Saturday, February 21, 2009

Boating the Mighty Mekong

The Mekong Delta takes up the southern tip of Vietnam, and thanks to it's lushness, it has helped make Vietnam the world's second largest rice exporter, according to Lonely Planet.

Lisa and I decided to get there by group tour. It was cheap and made things easy. It was a two day/one night tour and advertised stops in a few towns and floating markets along the way. Floating markets are made up of boats anchored in the middle of the river selling wholesale produce to buyers. It's a pretty cool sight, but the best action is seen really early in the morning.

Our tour yesterday did what tourist-tours do: We stopped at a bunch of places to buy crap and to see some educational things, like how to make coconut candy (I can just hear Dave gagging as he reads this), rice paper, and puffed rice treats (they only look like Rice Krispy treats, which was a disappointment to me). We went to the Cai Be floating market, but it was late afternoon so everything good was pretty much over.

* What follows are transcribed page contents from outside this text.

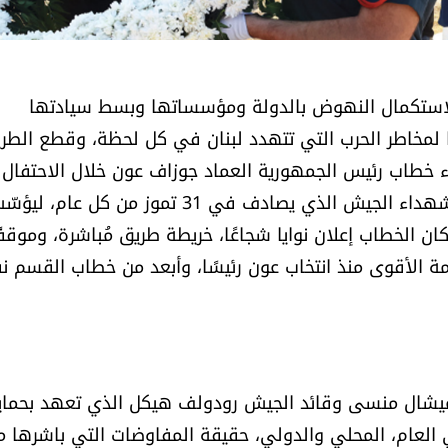
 لاستكمال النهوض بالدولة ومؤسساتها وبسط سيادتها
ًا لمخاطر الحرب التي تتهدد لبنان في كل لحظة، وقطع الطر
ء خطاب رئيس الجمهورية العماد جوزاف عون خلال الاحتفال
الذي أقيم في مقر وزارة الدفاع في اليرزة، في ذكرى شهداء الجيش الذي يصادف في 31 تموز من كل عام
ان الخطاب إعلان نوايا شجاعًا، خريطة طريق مُباشرة، وموقفً
لكلمة الأقوى منذ انتخاب عون رئيسًا، وأبعد من خطاب القسم 
اع ميشال منسى وقائد الجيش رودولف هيكل الذي تعهد بحماي
 العام، المحلي والدولي، حقيقة المفاوضات التي باشرها م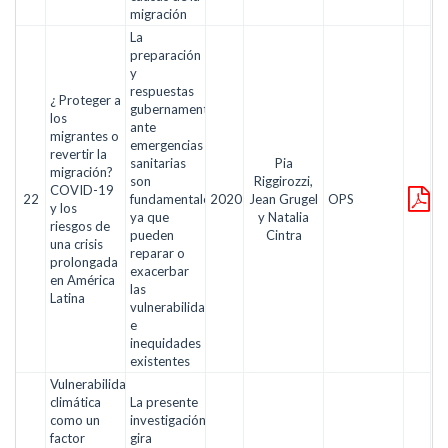
migración
La
preparación
y
respuestas
¿ Proteger a
gubernamentales
los
ante
migrantes o
emergencias
revertir la
sanitarias
Pia
migración?
son
Riggirozzi,
COVID-19
22
fundamentales
2020
Jean Grugel
OPS
y los
ya que
y Natalia
riesgos de
pueden
Cintra
una crisis
reparar o
prolongada
exacerbar
en América
las
Latina
vulnerabilidades
e
inequidades
existentes
Vulnerabilidad
climática
La presente
como un
investigación
factor
gira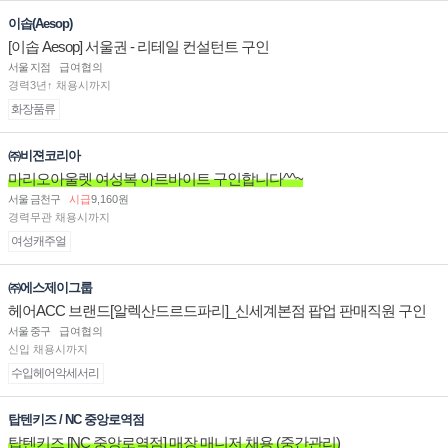
이솝(Aesop)
[이솝 Aesop] 서울권 - 리테일 컨설턴트 구인
서울 지점
급여협의
경력3년↑ 채용시까지
화장품류
㈜비젼코리아
마리오아울렛 여성복 아르바이트 구인합니다^^~
서울 금천구
시급
9,160원
경력무관 채용시까지
여성캐주얼
㈜에스제이그룹
헤어ACC 브랜드[알렉산드르드파리]_신세계본점 팝업 판매직원 구인
서울 중구
급여협의
신입 채용시까지
수입헤어악세서리
탑텐키즈 / NC 중앙로역점
탑텐키즈 [NC 중앙로역점] 매장 매니저 채용 (중간관리)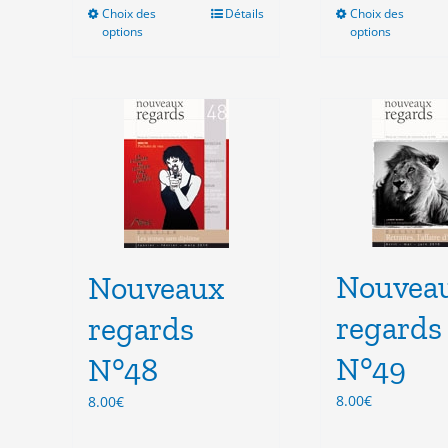
Choix des
Ce
Détails
Choix des
Ce
options
options
produit
pro
a
a
plusieurs
plu
variations.
vari
Les
Les
options
opt
peuvent
peu
être
êtr
choisies
cho
sur
sur
la
la
Nouvea
Nouveaux
page
pag
du
du
regards
regards
produit
pro
N°49
N°48
8.00
€
8.00
€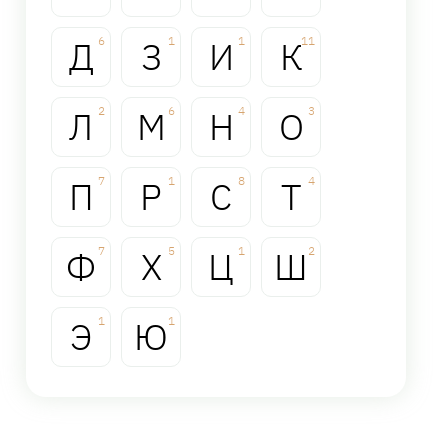
Д
6
З
1
И
1
К
11
Л
2
М
6
Н
4
О
3
П
7
Р
1
С
8
Т
4
Ф
7
Х
5
Ц
1
Ш
2
Э
1
Ю
1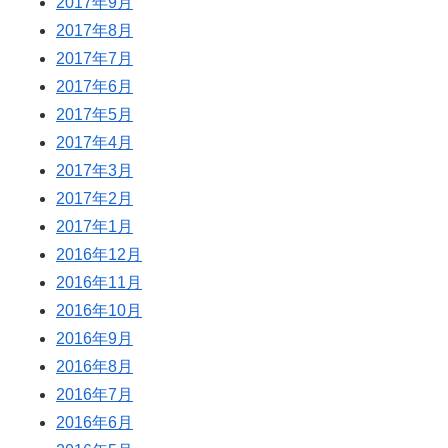
2017年9月
2017年8月
2017年7月
2017年6月
2017年5月
2017年4月
2017年3月
2017年2月
2017年1月
2016年12月
2016年11月
2016年10月
2016年9月
2016年8月
2016年7月
2016年6月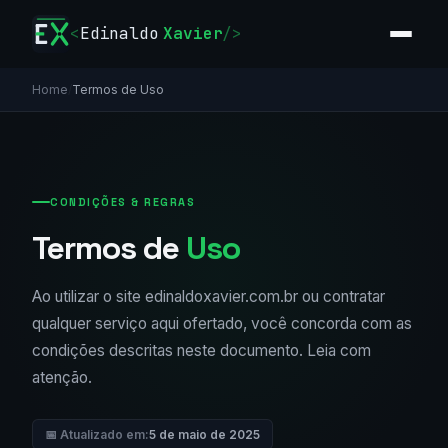
<
Edinaldo
Xavier
/>
Home
/
Termos de Uso
CONDIÇÕES & REGRAS
Termos de
Uso
Ao utilizar o site edinaldoxavier.com.br ou contratar
qualquer serviço aqui ofertado, você concorda com as
condições descritas neste documento. Leia com
atenção.
📅 Atualizado em:
5 de maio de 2025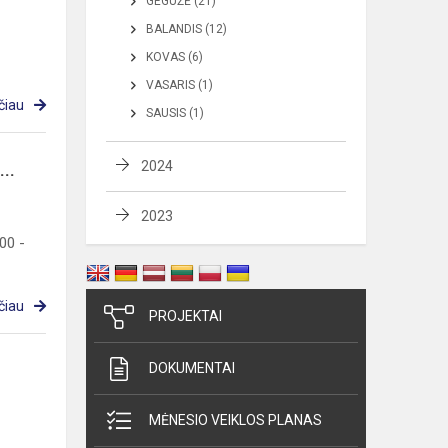
GEGUŽĖ (21)
BALANDIS (12)
KOVAS (6)
VASARIS (1)
čiau
SAUSIS (1)
2024
..
2023
00 -
čiau
PROJEKTAI
DOKUMENTAI
MĖNESIO VEIKLOS PLANAS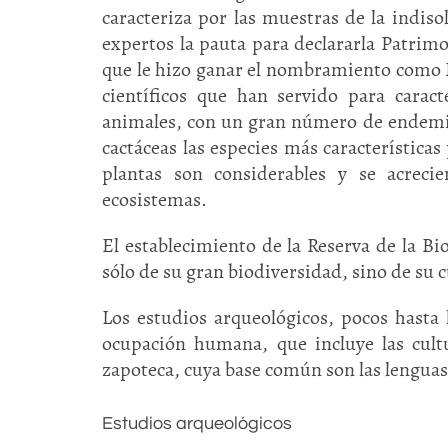
caracteriza por las muestras de la indisol
expertos la pauta para declararla Patrim
que le hizo ganar el nombramiento como Re
científicos que han servido para caract
animales, con un gran número de endemism
cactáceas las especies más características
plantas son considerables y se acrec
ecosistemas.
El establecimiento de la Reserva de la Bi
sólo de su gran biodiversidad, sino de su 
Los estudios arqueológicos, pocos hasta 
ocupación humana, que incluye las cultu
zapoteca, cuya base común son las lenguas
Estudios arqueológicos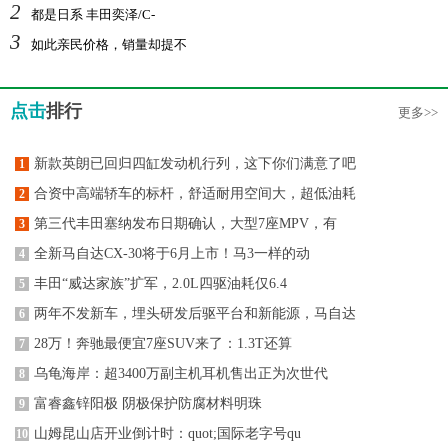
2
都是日系 丰田奕泽/C-
3
如此亲民价格，销量却提不
点击
排行
更多>>
新款英朗已回归四缸发动机行列，这下你们满意了吧
1
合资中高端轿车的标杆，舒适耐用空间大，超低油耗
2
第三代丰田塞纳发布日期确认，大型7座MPV，有
3
全新马自达CX-30将于6月上市！马3一样的动
4
丰田“威达家族”扩军，2.0L四驱油耗仅6.4
5
两年不发新车，埋头研发后驱平台和新能源，马自达
6
28万！奔驰最便宜7座SUV来了：1.3T还算
7
乌龟海岸：超3400万副主机耳机售出正为次世代
8
富睿鑫锌阳极 阴极保护防腐材料明珠
9
山姆昆山店开业倒计时：quot;国际老字号qu
10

Today was going to prove to be much of the same, so we decided to ditch our tour and do it on our own. The group stopped in Can Tho last night and we had some free time. We arranged for a nice lady to take us in her boat to the Cai Rang floating market this morning at 6am. We spent the night in a hotel arranged by the tour. I swear it sounded like we were sleeping on the side of the road. I'm convinced that the roof was just corrugated plastic with nothing insulating the noise from outside, and we were right on a main road. I think I got a few good hours of sleep there, but not much!

The departure was early and slightly painful, but worth it. The river was teeming with boats, and because we took a small motor boat instead of the larger tour group boats, we were able to maneuver right in there with everyone else.

After we returned to land, with the help of a local colleague of Lisa's, we took a "non-tourism" bus back to Saigon. It was the best air-conditioning I have encountered on a Vietnamese bus yet.

I left Lisa alone this afternoon to take a nap and walked around Saigon a bit. I went to visit the War Remnants Museum. Interesting but VERY one-sided (not surprisingly). I think the most interesting/sad part of it was seeing a special exhibit on US Vietnam War correspondents. There was a room full of photos with the stories of what they depicted as well as who took them. It was an homage to the fallen of the press corps, and therefore many of the pictures were labeled as the last photo taken before the particular photographer was killed, sometimes immediately after the photo was taken. It was an emotional exhibit.

There were some pretty graphic photos and stories of other events, usually involving the bloody torture and murder of civilian women and children, and the aftermath suffered by victims of dioxin (Agent Orange) exposure. But of course the Viet Cong soldiers were nowhere to be found in any of the horrors of war. There was lots left unsaid. Not to say that what WAS shown wasn't horrible of course. And much of it can never be justified. But I do know it wasn't always that one-sided. As Lisa put it on another occasion, we have a lot left to learn.

In between all of this, I DO plan to relax some. :-) Tomorrow we plan to go to the beach for a few days. After my morning cooking class, of course!